(Exercise) Go through the records and give each one again exactly, omitting the images.

##### Supplied entries

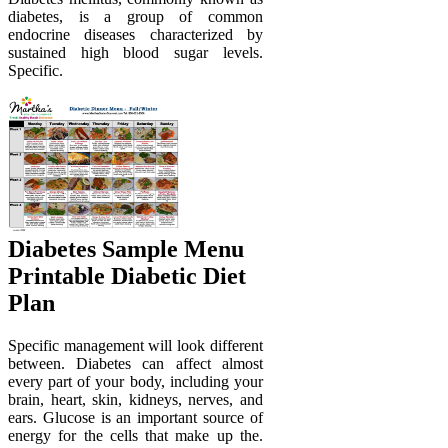
diabetes, is a group of common
endocrine diseases characterized by
sustained high blood sugar levels.
Specific.
Diabetes Sample Menu
Printable Diabetic Diet
Plan
Specific management will look different
between. Diabetes can affect almost
every part of your body, including your
brain, heart, skin, kidneys, nerves, and
ears. Glucose is an important source of
energy for the cells that make up the.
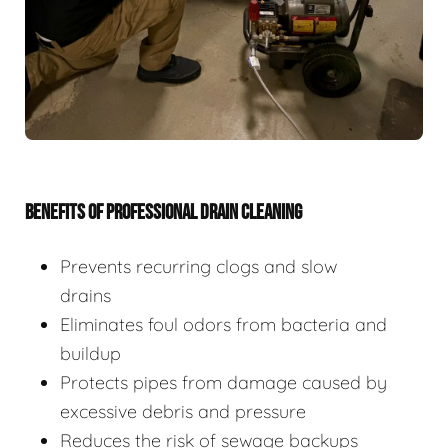
BENEFITS OF PROFESSIONAL DRAIN CLEANING
Prevents recurring clogs and slow
drains
Eliminates foul odors from bacteria and
buildup
Protects pipes from damage caused by
excessive debris and pressure
Reduces the risk of sewage backups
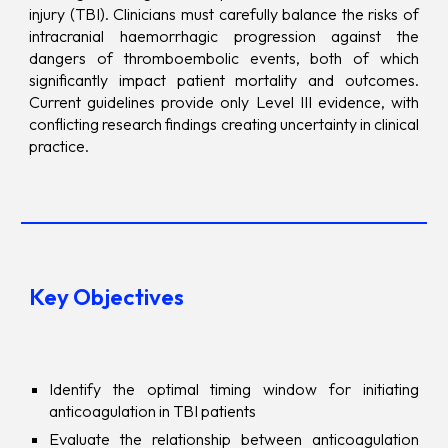
injury (TBI). Clinicians must carefully balance the risks of
intracranial haemorrhagic progression against the
dangers of thromboembolic events, both of which
significantly impact patient mortality and outcomes.
Current guidelines provide only Level III evidence, with
conflicting research findings creating uncertainty in clinical
practice.
Key Objectives
Identify the optimal timing window for initiating
anticoagulation in TBI patients
Evaluate the relationship between anticoagulation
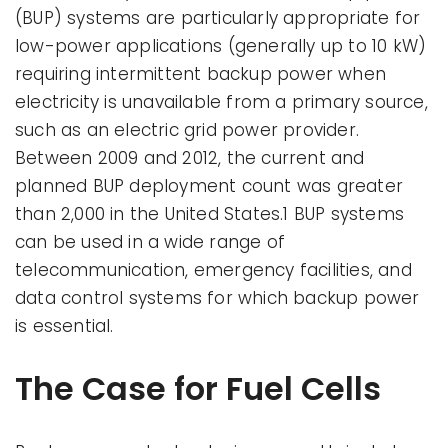
(BUP) systems are particularly appropriate for
low-power applications (generally up to 10 kW)
requiring intermittent backup power when
electricity is unavailable from a primary source,
such as an electric grid power provider.
Between 2009 and 2012, the current and
planned BUP deployment count was greater
than 2,000 in the United States.1 BUP systems
can be used in a wide range of
telecommunication, emergency facilities, and
data control systems for which backup power
is essential.
The Case for Fuel Cells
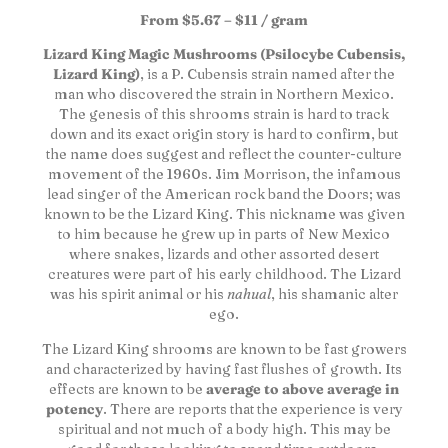
From $5.67 – $11 / gram
Lizard King Magic Mushrooms (Psilocybe Cubensis,
Lizard King)
, is a P. Cubensis strain named after the
man who discovered the strain in Northern Mexico.
The genesis of this shrooms strain is hard to track
down and its exact origin story is hard to confirm, but
the name does suggest and reflect the counter-culture
movement of the 1960s. Jim Morrison, the infamous
lead singer of the American rock band the Doors; was
known to be the Lizard King. This nickname was given
to him because he grew up in parts of New Mexico
where snakes, lizards and other assorted desert
creatures were part of his early childhood. The Lizard
was his spirit animal or his
nahual
, his shamanic alter
ego.
The Lizard King shrooms are known to be fast growers
and characterized by having fast flushes of growth. Its
effects are known to be
average to above average in
potency
. There are reports that the experience is very
spiritual and not much of a body high. This may be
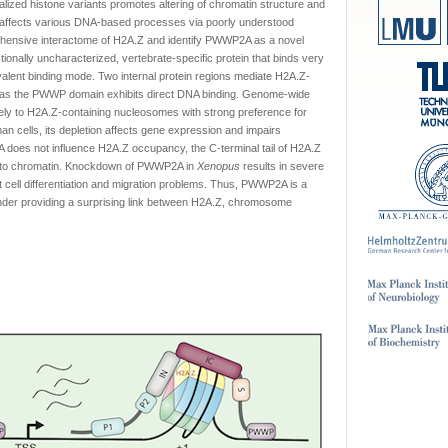
lized histone variants promotes altering of chromatin structure and
Z affects various DNA-based processes via poorly understood
ensive interactome of H2A.Z and identify PWWP2A as a novel
nally uncharacterized, vertebrate-specific protein that binds very
ivalent binding mode. Two internal protein regions mediate H2A.Z-
reas the PWWP domain exhibits direct DNA binding. Genome-wide
ly to H2A.Z-containing nucleosomes with strong preference for
an cells, its depletion affects gene expression and impairs
2A does not influence H2A.Z occupancy, the C-terminal tail of H2A.Z
A to chromatin. Knockdown of PWWP2A in
Xenopus
results in severe
est cell differentiation and migration problems. Thus, PWWP2A is a
inder providing a surprising link between H2A.Z, chromosome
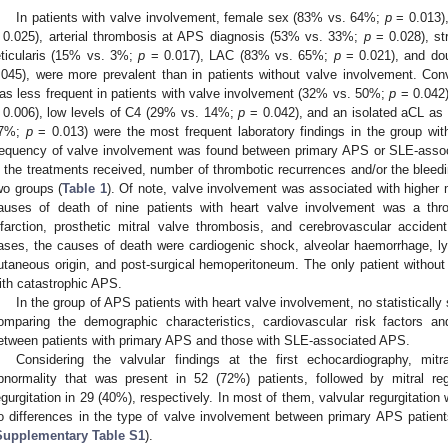
In patients with valve involvement, female sex (83% vs. 64%;
p
= 0.013),
 0.025), arterial thrombosis at APS diagnosis (53% vs. 33%;
p
= 0.028), s
eticularis (15% vs. 3%;
p
= 0.017), LAC (83% vs. 65%;
p
= 0.021), and do
.045), were more prevalent than in patients without valve involvement. Co
as less frequent in patients with valve involvement (32% vs. 50%;
p
= 0.042)
 0.006), low levels of C4 (29% vs. 14%;
p
= 0.042), and an isolated aCL as 
7%;
p
= 0.013) were the most frequent laboratory findings in the group with
requency of valve involvement was found between primary APS or SLE-asso
n the treatments received, number of thrombotic recurrences and/or the bleed
wo groups (
Table 1
). Of note, valve involvement was associated with higher
auses of death of nine patients with heart valve involvement was a thr
nfarction, prosthetic mitral valve thrombosis, and cerebrovascular accide
ases, the causes of death were cardiogenic shock, alveolar haemorrhage, l
utaneous origin, and post-surgical hemoperitoneum. The only patient withou
ith catastrophic APS.
In the group of APS patients with heart valve involvement, no statistically
omparing the demographic characteristics, cardiovascular risk factors an
etween patients with primary APS and those with SLE-associated APS.
Considering the valvular findings at the first echocardiography, mit
bnormality that was present in 52 (72%) patients, followed by mitral reg
egurgitation in 29 (40%), respectively. In most of them, valvular regurgitation 
o differences in the type of valve involvement between primary APS patie
Supplementary Table S1
).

##########

(Exercise output)
diabetes, is a group of common
endocrine diseases characterized by
sustained high blood sugar levels.
Specific.
Diabetes Sample Menu
Printable Diabetic Diet
Plan
Specific management will look different
between. Diabetes can affect almost
every part of your body, including your
brain, heart, skin, kidneys, nerves, and
ears. Glucose is an important source of
energy for the cells that make up the.
BENEFITS OF PROFESSIONAL DRAIN CLEANING
Prevents recurring clogs and slow
drains
Eliminates foul odors from bacteria and
buildup
Protects pipes from damage caused by
excessive debris and pressure
Reduces the risk of sewage backups
injury (TBI). Clinicians must carefully balance the risks of
intracranial haemorrhagic progression against the
dangers of thromboembolic events, both of which
significantly impact patient mortality and outcomes.
Current guidelines provide only Level III evidence, with
conflicting research findings creating uncertainty in clinical
practice.
Key Objectives
Identify the optimal timing window for initiating
anticoagulation in TBI patients
Evaluate the relationship between anticoagulation
(BUP) systems are particularly appropriate for
low-power applications (generally up to 10 kW)
requiring intermittent backup power when
electricity is unavailable from a primary source,
such as an electric grid power provider.
Between 2009 and 2012, the current and
planned BUP deployment count was greater
than 2,000 in the United States.1 BUP systems
can be used in a wide range of
telecommunication, emergency facilities, and
data control systems for which backup power
is essential.
The Case for Fuel Cells
From $5.67 – $11 / gram
Lizard King Magic Mushrooms (Psilocybe Cubensis,
Lizard King)
, is a P. Cubensis strain named after the
man who discovered the strain in Northern Mexico.
The genesis of this shrooms strain is hard to track
down and its exact origin story is hard to confirm, but
the name does suggest and reflect the counter-culture
movement of the 1960s. Jim Morrison, the infamous
lead singer of the American rock band the Doors; was
known to be the Lizard King. This nickname was given
to him because he grew up in parts of New Mexico
where snakes, lizards and other assorted desert
creatures were part of his early childhood. The Lizard
was his spirit animal or his
nahual
, his shamanic alter
ego.
The Lizard King shrooms are known to be fast growers
and characterized by having fast flushes of growth. Its
effects are known to be
average to above average in
potency
. There are reports that the experience is very
spiritual and not much of a body high. This may be
lized histone variants promotes altering of chromatin structure and
Z affects various DNA-based processes via poorly understood
ensive interactome of H2A.Z and identify PWWP2A as a novel
nally uncharacterized, vertebrate-specific protein that binds very
ivalent binding mode. Two internal protein regions mediate H2A.Z-
reas the PWWP domain exhibits direct DNA binding. Genome-wide
ly to H2A.Z-containing nucleosomes with strong preference for
an cells, its depletion affects gene expression and impairs
2A does not influence H2A.Z occupancy, the C-terminal tail of H2A.Z
A to chromatin. Knockdown of PWWP2A in
Xenopus
results in severe
est cell differentiation and migration problems. Thus, PWWP2A is a
inder providing a surprising link between H2A.Z, chromosome
In patients with valve involvement, female sex (83% vs. 64%;
p
= 0.013),
 0.025), arterial thrombosis at APS diagnosis (53% vs. 33%;
p
= 0.028), s
eticularis (15% vs. 3%;
p
= 0.017), LAC (83% vs. 65%;
p
= 0.021), and do
.045), were more prevalent than in patients without valve involvement. Co
as less frequent in patients with valve involvement (32% vs. 50%;
p
= 0.042)
 0.006), low levels of C4 (29% vs. 14%;
p
= 0.042), and an isolated aCL as 
7%;
p
= 0.013) were the most frequent laboratory findings in the group with
requency of valve involvement was found between primary APS or SLE-asso
n the treatments received, number of thrombotic recurrences and/or the bleed
wo groups (
Table 1
). Of note, valve involvement was associated with higher
auses of death of nine patients with heart valve involvement was a thr
nfarction, prosthetic mitral valve thrombosis, and cerebrovascular accide
ases, the causes of death were cardiogenic shock, alveolar haemorrhage, l
utaneous origin, and post-surgical hemoperitoneum. The only patient withou
ith catastrophic APS.
In the group of APS patients with heart valve involvement, no statistically
omparing the demographic characteristics, cardiovascular risk factors an
etween patients with primary APS and those with SLE-associated APS.
Considering the valvular findings at the first echocardiography, mit
bnormality that was present in 52 (72%) patients, followed by mitral reg
egurgitation in 29 (40%), respectively. In most of them, valvular regurgitation 
o differences in the type of valve involvement between primary APS patie
Supplementary Table S1
).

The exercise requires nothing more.